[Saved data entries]
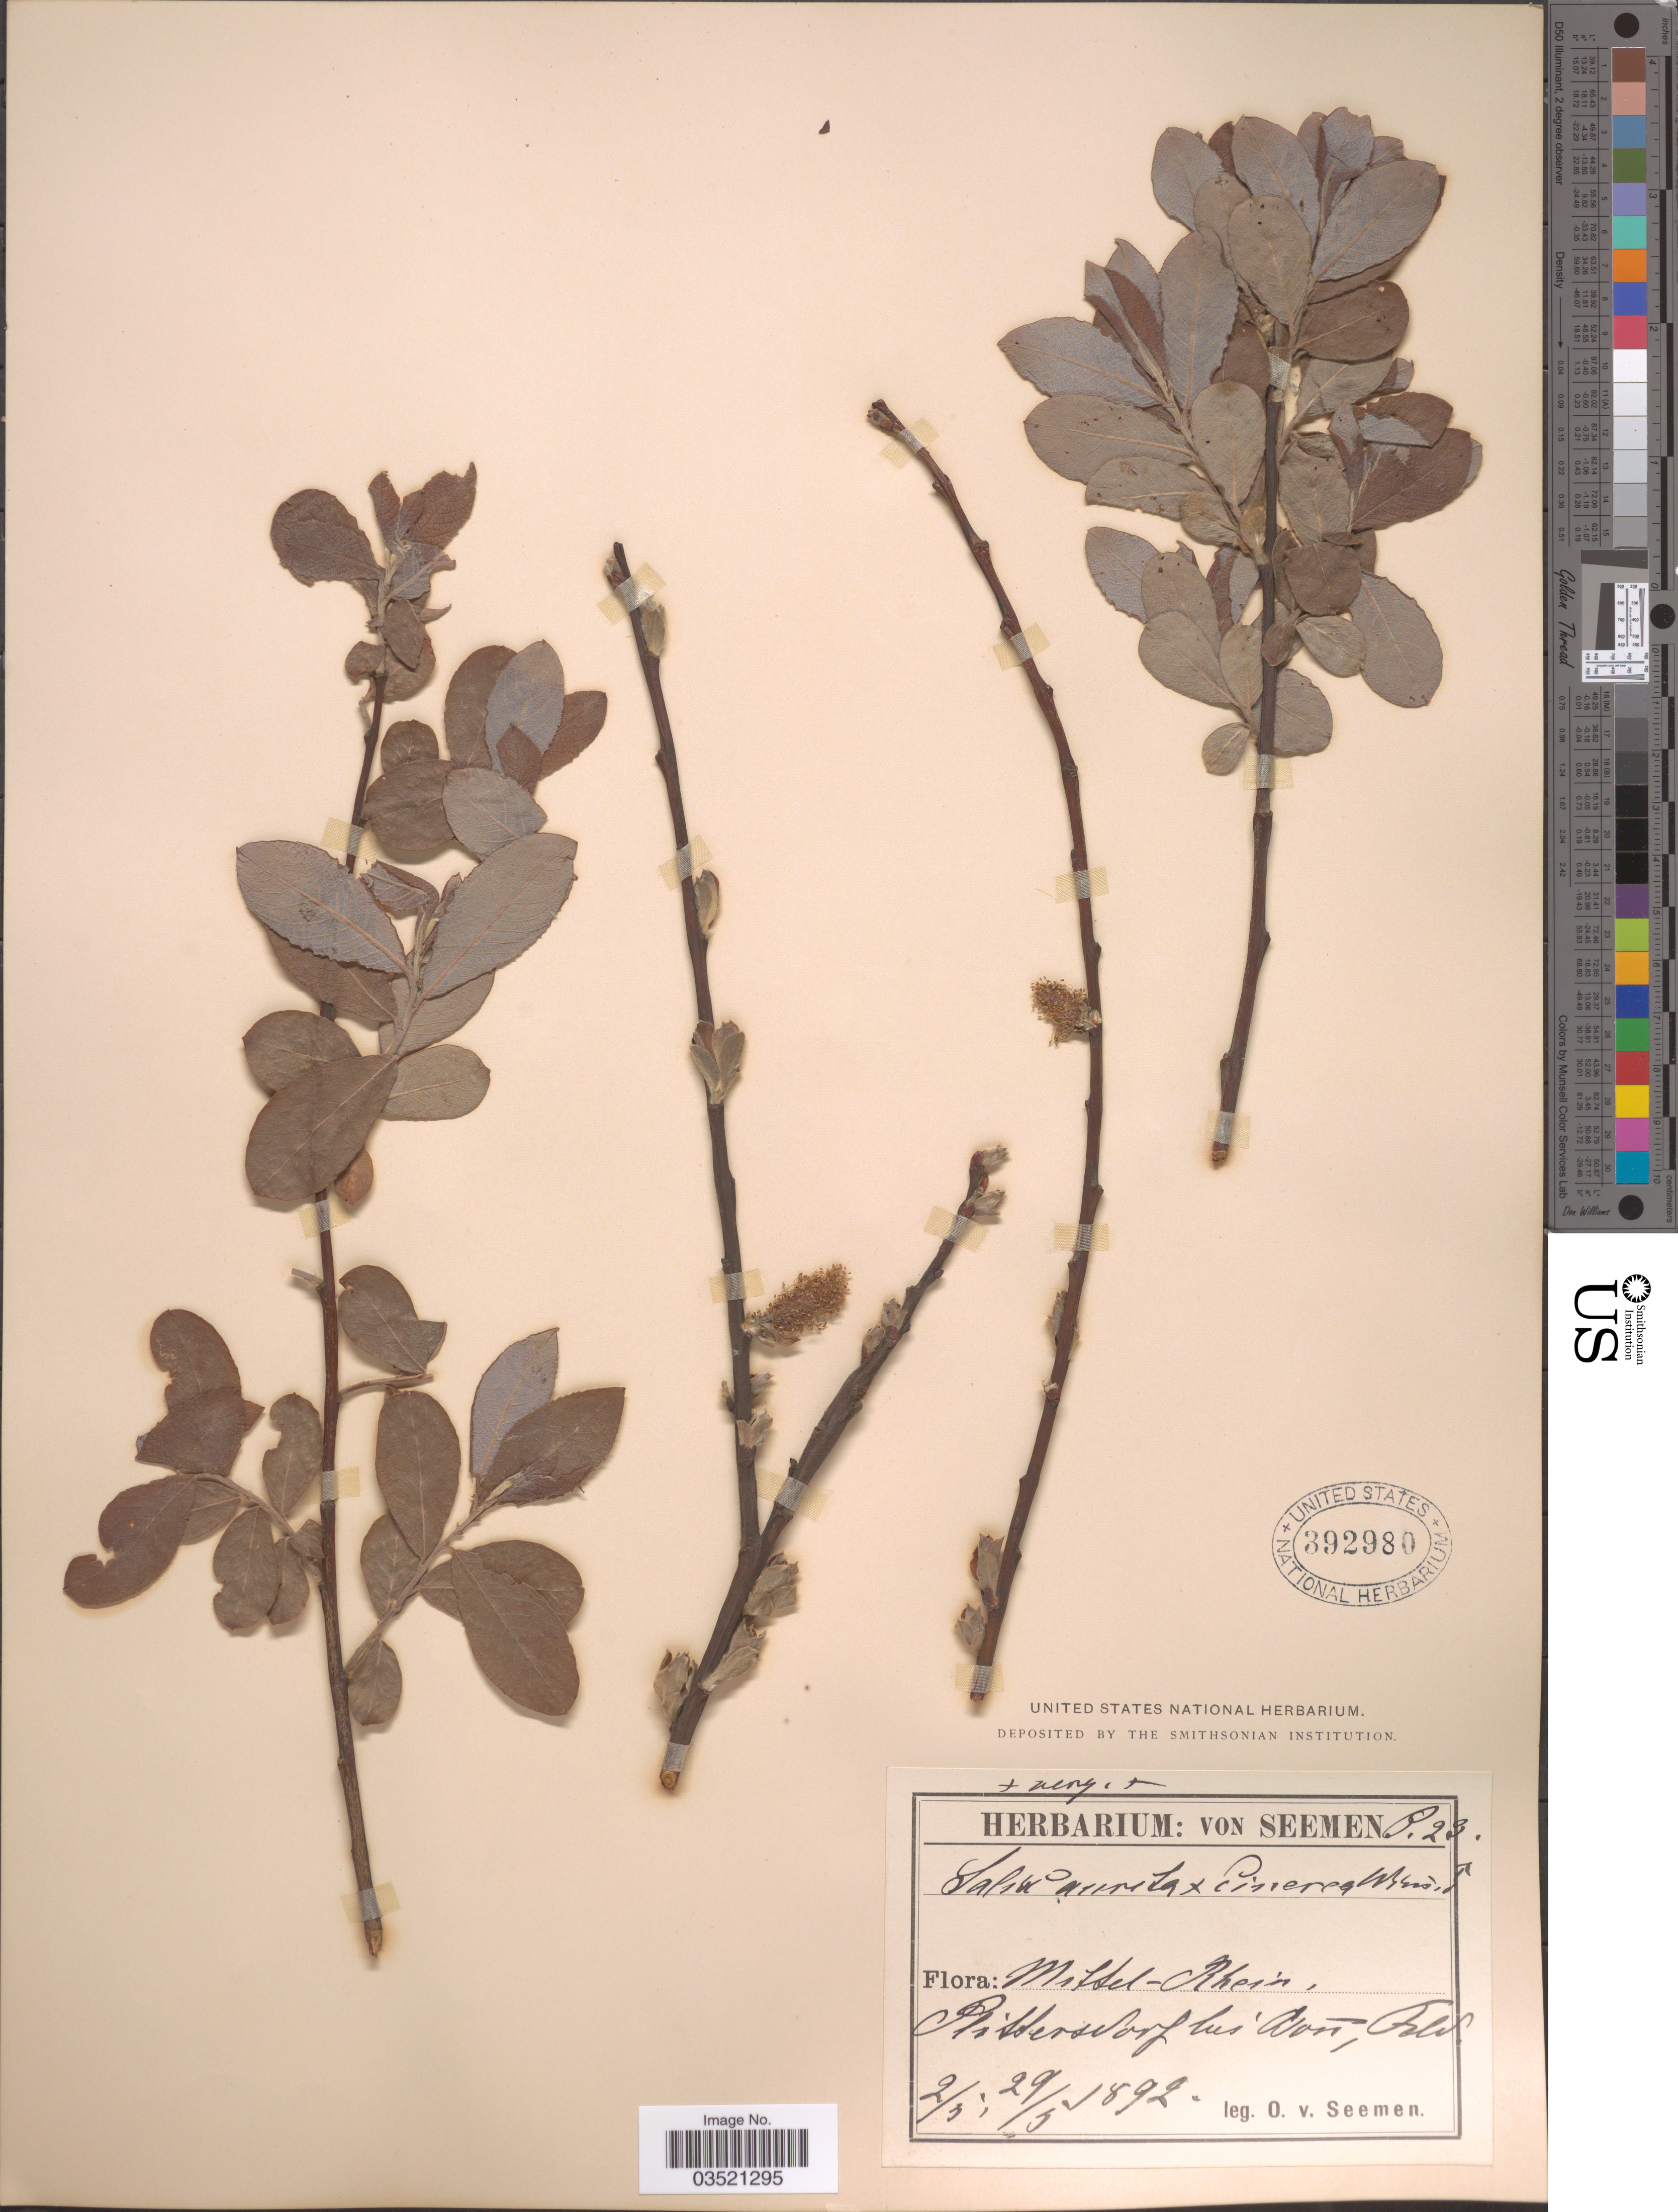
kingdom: Plantae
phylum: Tracheophyta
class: Magnoliopsida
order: Malpighiales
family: Salicaceae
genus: Salix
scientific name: Salix aurita x S. cinerea L.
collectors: K. O. von Seemen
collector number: P 23*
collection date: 1892-05-02/1892-05-29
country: Germany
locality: Mittel-Rhein. Plittersdorf bei Don-Fald. [interpreted]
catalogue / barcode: US 392980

> _EXERCISE BRIEF_
Update the rows from the start through the line containing "country: Germany" by changing "collection date" to "date of collection" and keeping everything else the same. Leave the pictures out of your answer.

> _RESPONSE TO THIS TASK_
kingdom: Plantae
phylum: Tracheophyta
class: Magnoliopsida
order: Malpighiales
family: Salicaceae
genus: Salix
scientific name: Salix aurita x S. cinerea L.
collectors: K. O. von Seemen
collector number: P 23*
date of collection: 1892-05-02/1892-05-29
country: Germany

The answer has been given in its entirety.